TEXT SEGMENT:
........
Presbyterian Church vs Alcohol

See also: Bible says be sober again and again.

Total Abstinence: Free Presbyterian Church, Ireland

standard of abstinence on our church members… By abstaining we express our liberty, purity, testimony, and community… Our standards … tell the weakest saint among us that we care enough for him to banish even the possibility of our causing him to stumble.

Separated Unto the Gospel: Abstinence, Free Presbyterian Church

Total Abstinence: Bible Presbyterian Church, USA

Practical Separation is grounded in, flows from, and is impossible apart from, Ecclesiastical Separation (II Cor. 7:1). This means that we believe Christians should lead holy lives of moral purity, separated from worldly activities that stimulate the lust of the flesh, the lust of the eyes, and the pride of life (I John 2:15-17). Because certain things clearly defile the body, which is the temple of the Holy Spirit, it has historically been, and continues to be, our strong conviction that the drinking of beverage alcohol, and the use of tobacco in any of its forms is sin.

What We Believe – A Summary, Bible Presbyterian Church

The question of the use of intoxicating beverages was one of the issues which brought about the establishment of the Bible Presbyterian Synod.

Margaret G. Harden, 1967, A Brief History of the Bible Presbyterian Church and its Agencies

Total Abstinence: United Presbyterian Church in North America

United Presbyterian Church in North America was a temperance church – advocating total abstinence – right up until its absorption into the new UPCUSA in 1957.

Alcohol, Presbyterian Mission Agency

Total Abstinence: Mizoram Presbyterian Church Synod, India

Aizawl: Churches in Mizoram conducted special mass prayers on Sunday to keep the northeastern Indian state free of liquor.
........
LISTING:
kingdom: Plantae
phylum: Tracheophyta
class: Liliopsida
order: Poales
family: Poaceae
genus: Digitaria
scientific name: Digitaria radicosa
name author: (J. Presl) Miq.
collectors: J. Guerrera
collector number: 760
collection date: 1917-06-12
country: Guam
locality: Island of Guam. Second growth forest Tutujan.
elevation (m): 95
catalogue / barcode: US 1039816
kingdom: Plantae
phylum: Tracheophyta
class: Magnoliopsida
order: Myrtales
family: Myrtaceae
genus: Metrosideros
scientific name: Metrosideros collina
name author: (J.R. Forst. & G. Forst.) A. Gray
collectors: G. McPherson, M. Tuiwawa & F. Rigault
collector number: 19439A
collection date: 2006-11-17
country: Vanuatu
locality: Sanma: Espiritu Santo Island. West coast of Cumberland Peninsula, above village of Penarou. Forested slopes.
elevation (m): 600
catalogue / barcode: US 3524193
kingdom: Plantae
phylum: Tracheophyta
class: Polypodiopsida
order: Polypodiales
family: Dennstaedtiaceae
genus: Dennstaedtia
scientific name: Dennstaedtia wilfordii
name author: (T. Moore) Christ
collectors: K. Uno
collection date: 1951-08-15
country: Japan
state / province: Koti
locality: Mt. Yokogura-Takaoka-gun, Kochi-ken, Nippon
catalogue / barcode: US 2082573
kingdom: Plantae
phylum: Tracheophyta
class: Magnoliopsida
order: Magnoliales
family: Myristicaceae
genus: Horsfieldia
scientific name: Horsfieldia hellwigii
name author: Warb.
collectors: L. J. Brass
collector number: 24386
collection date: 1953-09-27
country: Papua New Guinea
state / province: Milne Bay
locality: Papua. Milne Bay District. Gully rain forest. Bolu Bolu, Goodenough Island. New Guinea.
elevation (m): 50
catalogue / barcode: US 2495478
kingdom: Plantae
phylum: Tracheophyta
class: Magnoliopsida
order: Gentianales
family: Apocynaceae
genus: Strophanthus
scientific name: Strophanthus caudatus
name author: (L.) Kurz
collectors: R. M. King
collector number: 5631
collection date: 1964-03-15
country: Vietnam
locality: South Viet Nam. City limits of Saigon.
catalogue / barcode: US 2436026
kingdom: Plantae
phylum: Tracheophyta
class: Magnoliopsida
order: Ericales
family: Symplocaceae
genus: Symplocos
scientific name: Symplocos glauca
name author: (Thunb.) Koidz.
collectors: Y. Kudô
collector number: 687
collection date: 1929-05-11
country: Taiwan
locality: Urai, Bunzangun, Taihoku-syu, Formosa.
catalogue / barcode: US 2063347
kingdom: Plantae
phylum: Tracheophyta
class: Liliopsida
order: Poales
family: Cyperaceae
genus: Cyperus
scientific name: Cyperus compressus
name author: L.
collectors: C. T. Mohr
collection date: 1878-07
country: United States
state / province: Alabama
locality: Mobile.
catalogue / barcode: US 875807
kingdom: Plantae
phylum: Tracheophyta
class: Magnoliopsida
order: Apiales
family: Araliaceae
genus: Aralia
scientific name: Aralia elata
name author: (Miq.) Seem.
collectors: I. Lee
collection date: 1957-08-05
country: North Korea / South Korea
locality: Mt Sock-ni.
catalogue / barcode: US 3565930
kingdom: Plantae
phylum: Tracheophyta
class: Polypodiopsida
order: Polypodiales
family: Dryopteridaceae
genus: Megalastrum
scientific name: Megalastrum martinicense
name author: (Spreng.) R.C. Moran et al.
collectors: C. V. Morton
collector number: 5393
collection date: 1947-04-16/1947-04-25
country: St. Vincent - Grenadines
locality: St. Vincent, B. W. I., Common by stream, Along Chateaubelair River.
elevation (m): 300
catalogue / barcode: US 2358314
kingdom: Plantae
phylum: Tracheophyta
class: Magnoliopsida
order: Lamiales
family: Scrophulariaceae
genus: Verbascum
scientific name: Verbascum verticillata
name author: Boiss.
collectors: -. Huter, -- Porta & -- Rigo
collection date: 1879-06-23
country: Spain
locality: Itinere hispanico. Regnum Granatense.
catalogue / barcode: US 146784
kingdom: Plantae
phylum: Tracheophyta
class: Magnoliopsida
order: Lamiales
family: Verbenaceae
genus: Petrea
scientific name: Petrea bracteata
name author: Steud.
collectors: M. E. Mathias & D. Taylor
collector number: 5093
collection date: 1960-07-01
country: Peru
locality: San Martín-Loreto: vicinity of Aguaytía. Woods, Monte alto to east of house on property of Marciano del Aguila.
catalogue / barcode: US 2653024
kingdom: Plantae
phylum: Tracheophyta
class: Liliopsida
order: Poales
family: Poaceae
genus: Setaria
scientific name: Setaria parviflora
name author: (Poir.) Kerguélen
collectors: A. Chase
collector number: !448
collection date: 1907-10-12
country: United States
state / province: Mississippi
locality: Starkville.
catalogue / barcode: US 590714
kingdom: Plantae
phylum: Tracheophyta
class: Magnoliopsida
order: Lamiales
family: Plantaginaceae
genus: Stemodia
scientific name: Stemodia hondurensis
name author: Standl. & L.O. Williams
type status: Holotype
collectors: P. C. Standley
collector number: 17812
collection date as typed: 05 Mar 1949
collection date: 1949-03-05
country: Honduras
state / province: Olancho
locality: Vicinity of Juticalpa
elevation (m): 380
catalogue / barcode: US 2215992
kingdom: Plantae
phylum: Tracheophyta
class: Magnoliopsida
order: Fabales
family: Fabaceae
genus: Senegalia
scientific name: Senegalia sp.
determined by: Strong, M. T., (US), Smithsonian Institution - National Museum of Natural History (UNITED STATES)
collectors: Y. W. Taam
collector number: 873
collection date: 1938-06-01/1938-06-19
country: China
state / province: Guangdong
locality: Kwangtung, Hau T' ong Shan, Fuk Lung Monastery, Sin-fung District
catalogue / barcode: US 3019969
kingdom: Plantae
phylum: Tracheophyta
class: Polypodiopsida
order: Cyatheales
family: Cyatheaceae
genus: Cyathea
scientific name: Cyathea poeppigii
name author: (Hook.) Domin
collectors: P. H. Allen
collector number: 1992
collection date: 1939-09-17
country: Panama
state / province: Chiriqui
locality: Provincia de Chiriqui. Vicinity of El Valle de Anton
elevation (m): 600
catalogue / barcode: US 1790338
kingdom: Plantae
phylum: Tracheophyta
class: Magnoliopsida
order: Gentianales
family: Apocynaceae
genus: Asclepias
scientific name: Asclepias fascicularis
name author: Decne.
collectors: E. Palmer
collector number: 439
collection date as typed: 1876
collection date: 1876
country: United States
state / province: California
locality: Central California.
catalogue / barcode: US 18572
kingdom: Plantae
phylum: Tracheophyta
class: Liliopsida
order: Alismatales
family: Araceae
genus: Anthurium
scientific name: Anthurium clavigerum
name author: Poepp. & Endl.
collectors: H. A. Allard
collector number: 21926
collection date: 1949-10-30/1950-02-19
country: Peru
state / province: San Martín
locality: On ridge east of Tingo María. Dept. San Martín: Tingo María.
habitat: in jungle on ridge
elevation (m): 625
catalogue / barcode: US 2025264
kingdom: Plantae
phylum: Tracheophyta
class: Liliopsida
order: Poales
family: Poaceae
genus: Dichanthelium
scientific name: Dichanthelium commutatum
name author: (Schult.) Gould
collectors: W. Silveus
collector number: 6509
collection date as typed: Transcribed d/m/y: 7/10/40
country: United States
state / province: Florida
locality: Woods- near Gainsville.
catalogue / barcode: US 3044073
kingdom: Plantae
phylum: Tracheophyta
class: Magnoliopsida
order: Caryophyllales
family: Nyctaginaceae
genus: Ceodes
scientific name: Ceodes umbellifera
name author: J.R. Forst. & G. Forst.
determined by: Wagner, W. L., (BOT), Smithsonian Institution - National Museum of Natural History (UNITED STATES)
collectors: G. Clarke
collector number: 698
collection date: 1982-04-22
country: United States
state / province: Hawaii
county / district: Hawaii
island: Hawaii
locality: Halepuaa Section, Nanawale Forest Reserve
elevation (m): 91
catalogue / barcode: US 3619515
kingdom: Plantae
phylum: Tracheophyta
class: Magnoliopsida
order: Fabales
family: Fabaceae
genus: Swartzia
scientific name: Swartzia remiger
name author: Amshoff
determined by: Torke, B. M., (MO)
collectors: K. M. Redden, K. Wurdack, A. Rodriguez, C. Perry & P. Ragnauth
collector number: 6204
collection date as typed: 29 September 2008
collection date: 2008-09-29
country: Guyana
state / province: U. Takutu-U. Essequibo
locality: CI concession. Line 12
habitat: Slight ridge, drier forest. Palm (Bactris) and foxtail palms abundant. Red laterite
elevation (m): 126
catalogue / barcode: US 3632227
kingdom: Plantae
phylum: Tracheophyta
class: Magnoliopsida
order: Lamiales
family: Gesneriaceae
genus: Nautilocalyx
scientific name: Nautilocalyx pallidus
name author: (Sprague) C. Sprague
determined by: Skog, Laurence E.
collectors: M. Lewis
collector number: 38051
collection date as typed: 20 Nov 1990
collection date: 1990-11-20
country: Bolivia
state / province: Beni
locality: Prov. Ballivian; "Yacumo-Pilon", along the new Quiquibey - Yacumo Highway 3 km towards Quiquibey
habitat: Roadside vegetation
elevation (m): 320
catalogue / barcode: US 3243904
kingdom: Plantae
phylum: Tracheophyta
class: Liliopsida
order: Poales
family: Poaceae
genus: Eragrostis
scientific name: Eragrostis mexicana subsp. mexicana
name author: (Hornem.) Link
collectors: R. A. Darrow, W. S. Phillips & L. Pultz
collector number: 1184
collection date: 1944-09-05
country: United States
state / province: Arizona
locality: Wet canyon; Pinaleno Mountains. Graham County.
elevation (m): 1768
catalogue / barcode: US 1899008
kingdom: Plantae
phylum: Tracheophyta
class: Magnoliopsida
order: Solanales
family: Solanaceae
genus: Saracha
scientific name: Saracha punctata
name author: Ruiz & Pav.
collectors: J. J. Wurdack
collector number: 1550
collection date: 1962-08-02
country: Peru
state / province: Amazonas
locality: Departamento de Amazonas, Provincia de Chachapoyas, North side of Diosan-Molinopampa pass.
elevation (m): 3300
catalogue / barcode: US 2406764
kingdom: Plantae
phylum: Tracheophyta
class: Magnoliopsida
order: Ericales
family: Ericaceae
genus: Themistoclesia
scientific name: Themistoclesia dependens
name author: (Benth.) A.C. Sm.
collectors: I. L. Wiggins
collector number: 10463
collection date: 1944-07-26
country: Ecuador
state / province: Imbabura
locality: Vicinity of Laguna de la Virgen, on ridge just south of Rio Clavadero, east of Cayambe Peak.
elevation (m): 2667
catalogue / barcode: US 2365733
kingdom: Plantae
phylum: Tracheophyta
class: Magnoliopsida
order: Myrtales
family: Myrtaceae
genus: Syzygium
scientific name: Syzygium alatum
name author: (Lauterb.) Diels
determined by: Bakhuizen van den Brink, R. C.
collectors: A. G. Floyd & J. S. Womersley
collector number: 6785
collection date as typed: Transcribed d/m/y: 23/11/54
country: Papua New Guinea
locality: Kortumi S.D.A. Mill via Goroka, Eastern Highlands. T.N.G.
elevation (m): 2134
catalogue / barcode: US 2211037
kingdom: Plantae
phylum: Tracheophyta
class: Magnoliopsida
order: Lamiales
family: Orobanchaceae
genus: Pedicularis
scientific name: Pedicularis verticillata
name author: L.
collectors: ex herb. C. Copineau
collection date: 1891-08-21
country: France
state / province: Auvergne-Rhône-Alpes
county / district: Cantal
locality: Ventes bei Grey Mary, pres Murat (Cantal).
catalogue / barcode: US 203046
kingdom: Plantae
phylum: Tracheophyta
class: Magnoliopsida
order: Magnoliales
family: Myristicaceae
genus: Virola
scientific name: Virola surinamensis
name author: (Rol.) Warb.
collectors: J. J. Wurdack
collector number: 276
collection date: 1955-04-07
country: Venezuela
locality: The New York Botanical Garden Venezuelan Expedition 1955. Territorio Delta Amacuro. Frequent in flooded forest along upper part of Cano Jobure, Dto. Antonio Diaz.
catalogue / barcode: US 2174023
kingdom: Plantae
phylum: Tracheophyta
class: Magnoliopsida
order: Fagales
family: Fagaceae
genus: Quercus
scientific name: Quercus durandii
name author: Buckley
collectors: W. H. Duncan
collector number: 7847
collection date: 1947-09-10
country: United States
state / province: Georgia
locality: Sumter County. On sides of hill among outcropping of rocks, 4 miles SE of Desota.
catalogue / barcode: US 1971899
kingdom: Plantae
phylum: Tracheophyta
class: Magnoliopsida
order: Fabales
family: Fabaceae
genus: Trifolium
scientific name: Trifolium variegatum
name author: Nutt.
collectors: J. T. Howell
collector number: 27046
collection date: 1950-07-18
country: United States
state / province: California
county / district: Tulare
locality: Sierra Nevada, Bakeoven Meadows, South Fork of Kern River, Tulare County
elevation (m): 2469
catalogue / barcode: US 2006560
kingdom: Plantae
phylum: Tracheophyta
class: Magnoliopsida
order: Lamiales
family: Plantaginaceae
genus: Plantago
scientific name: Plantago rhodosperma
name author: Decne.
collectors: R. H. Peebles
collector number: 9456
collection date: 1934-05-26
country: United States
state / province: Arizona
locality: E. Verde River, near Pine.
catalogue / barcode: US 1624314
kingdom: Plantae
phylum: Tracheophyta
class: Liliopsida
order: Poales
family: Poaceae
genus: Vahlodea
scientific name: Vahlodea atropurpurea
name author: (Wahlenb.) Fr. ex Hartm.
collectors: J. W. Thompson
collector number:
........
INSTRUCTIONS:
(1) According to the page on Presbyterian churches and alcohol, in what year was the United Presbyterian Church in North America absorbed into the new UPCUSA?
(2) Render the stretch of the records from the line containing "catalogue / barcode: US 2025264" through the line containing "island: Hawaii" as a Markdown table with the columns Row and Line, one row per line and blank lines left out.
The page about Presbyterian churches and alcohol and the herbarium records were taken from separate, unrelated sources.

WORKED SOLUTIONS:
(1) 1957

(2)
| Row | Line |
|---|---|
| 1 | catalogue / barcode: US 2025264 |
| 2 | kingdom: Plantae |
| 3 | phylum: Tracheophyta |
| 4 | class: Liliopsida |
| 5 | order: Poales |
| 6 | family: Poaceae |
| 7 | genus: Dichanthelium |
| 8 | scientific name: Dichanthelium commutatum |
| 9 | name author: (Schult.) Gould |
| 10 | collectors: W. Silveus |
| 11 | collector number: 6509 |
| 12 | collection date as typed: Transcribed d/m/y: 7/10/40 |
| 13 | country: United States |
| 14 | state / province: Florida |
| 15 | locality: Woods- near Gainsville. |
| 16 | catalogue / barcode: US 3044073 |
| 17 | kingdom: Plantae |
| 18 | phylum: Tracheophyta |
| 19 | class: Magnoliopsida |
| 20 | order: Caryophyllales |
| 21 | family: Nyctaginaceae |
| 22 | genus: Ceodes |
| 23 | scientific name: Ceodes umbellifera |
| 24 | name author: J.R. Forst. & G. Forst. |
| 25 | determined by: Wagner, W. L., (BOT), Smithsonian Institution - National Museum of Natural History (UNITED STATES) |
| 26 | collectors: G. Clarke |
| 27 | collector number: 698 |
| 28 | collection date: 1982-04-22 |
| 29 | country: United States |
| 30 | state / province: Hawaii |
| 31 | county / district: Hawaii |
| 32 | island: Hawaii |